Kiers, the chief scientist and executive director at SPUN, said the study's second finding is the most interesting: that the nutrient-rich fluids inside the hyphae move in two directions at the same time.
“We know that two-way traffic is more efficient than one-way traffic, but it can also be prone to congestion,” she said.
By following around 100,000 trajectories, the team discovered that the fungi adapt to congestion by widening and increasing their flows in areas with greater demand for resources, such as near plant roots.
As Kiers put it in a popular TED Talk, they trade where demand is high.

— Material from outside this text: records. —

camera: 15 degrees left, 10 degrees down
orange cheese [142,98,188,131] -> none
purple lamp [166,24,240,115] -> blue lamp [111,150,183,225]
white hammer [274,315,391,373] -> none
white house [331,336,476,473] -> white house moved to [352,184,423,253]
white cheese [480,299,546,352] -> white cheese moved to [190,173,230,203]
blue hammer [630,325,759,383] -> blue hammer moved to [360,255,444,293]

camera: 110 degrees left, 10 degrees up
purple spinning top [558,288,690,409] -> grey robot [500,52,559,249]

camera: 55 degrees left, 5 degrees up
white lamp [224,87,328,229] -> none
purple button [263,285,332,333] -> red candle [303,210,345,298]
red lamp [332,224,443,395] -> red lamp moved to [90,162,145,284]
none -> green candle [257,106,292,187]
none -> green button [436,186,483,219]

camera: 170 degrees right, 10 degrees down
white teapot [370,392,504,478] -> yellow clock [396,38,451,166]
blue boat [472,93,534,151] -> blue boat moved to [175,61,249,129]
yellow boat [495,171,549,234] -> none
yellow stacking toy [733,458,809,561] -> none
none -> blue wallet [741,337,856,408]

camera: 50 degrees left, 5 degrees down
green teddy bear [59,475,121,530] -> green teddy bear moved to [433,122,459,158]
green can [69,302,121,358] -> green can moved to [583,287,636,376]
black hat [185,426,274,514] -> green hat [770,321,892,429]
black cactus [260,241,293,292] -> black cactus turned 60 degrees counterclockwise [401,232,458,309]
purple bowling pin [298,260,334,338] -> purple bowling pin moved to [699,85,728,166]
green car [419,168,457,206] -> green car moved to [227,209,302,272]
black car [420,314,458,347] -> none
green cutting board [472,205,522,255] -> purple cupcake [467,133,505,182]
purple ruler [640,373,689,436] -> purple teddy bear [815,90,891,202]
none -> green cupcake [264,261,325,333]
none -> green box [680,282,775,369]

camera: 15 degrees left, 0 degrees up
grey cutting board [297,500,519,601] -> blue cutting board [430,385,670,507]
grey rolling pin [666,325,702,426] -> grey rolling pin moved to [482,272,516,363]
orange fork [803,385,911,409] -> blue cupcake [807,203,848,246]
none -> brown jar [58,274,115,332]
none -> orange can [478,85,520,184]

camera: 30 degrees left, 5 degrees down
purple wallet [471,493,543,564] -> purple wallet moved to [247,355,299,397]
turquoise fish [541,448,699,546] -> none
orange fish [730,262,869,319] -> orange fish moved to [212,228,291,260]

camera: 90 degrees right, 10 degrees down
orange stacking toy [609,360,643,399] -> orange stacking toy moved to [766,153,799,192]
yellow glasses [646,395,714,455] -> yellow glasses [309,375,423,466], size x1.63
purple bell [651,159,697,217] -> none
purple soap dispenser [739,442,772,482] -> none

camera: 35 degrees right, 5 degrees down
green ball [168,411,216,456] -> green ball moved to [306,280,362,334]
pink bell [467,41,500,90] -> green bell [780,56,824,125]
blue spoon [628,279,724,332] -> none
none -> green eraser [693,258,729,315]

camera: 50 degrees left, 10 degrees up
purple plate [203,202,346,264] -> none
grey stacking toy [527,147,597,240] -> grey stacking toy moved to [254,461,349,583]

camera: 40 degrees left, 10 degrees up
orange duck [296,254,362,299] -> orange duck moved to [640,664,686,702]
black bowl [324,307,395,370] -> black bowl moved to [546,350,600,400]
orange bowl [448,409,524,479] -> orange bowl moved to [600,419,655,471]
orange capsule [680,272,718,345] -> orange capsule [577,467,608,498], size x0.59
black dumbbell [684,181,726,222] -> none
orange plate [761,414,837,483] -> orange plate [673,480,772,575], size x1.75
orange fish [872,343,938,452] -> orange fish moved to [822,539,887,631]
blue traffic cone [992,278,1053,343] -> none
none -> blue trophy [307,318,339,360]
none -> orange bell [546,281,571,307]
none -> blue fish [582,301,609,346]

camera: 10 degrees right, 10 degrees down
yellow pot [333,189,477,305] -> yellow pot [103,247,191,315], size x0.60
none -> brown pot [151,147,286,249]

The third finding is that the fungi don’t rely on centralized decision making but instead leverage local conditions to define behaviors. “For example, when a growing tip encounters another branch of the network, they bump into each other and they just fuse,” Shimizu said. It’s an “elegant strategy for avoiding overbuilding,” he said, while balancing the need to extract nutrients and explore new areas.

The team used a specially designed robotic microscopy system that automated data collection and worked round the clock for nearly three years, allowing them to analyze more than 30 times the amount of data they would have been able to collect manually, according to Shimizu.
And it was that volume of data that enabled this view into how these fungi live and work: how they have sensed their environments, regulated themselves, solved complex transportation and trade problems and sustained plant life for hundreds of millions of years.

The paper, “A travelling-wave strategy for plant-fungal trade,” was published on Feb. 26 in the journal Nature with the DOI 10.1038/s41586-025-08614-x. The study was funded in part through the High Meadows Environmental Institute’s Biodiversity Grand Challenges Fund, the Human Frontier Science Program, Netherlands Organization for Scientific Research, the Grantham Foundation, the Paul Allen Foundation and the Schmidt Family Foundation.